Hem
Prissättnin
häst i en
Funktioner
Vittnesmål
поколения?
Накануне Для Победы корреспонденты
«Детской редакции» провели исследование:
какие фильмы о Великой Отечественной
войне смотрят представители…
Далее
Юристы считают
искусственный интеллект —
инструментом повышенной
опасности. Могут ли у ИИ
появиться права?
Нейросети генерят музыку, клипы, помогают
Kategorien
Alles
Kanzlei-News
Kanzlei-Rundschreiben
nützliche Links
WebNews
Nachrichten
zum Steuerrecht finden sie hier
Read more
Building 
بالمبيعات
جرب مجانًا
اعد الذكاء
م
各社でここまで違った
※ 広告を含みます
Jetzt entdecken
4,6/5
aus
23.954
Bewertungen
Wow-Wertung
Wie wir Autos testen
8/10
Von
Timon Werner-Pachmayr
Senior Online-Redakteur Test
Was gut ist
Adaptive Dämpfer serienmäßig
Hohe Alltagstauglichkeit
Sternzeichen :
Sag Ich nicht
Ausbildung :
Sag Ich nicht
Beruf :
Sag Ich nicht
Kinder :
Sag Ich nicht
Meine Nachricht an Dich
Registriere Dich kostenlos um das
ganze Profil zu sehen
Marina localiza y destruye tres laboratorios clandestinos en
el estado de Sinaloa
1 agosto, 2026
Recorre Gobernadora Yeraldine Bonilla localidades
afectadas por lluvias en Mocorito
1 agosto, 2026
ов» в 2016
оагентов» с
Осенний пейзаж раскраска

================================

Present each line from the listing that holds the string "Kanzlei".

Kanzlei-News
Kanzlei-Rundschreiben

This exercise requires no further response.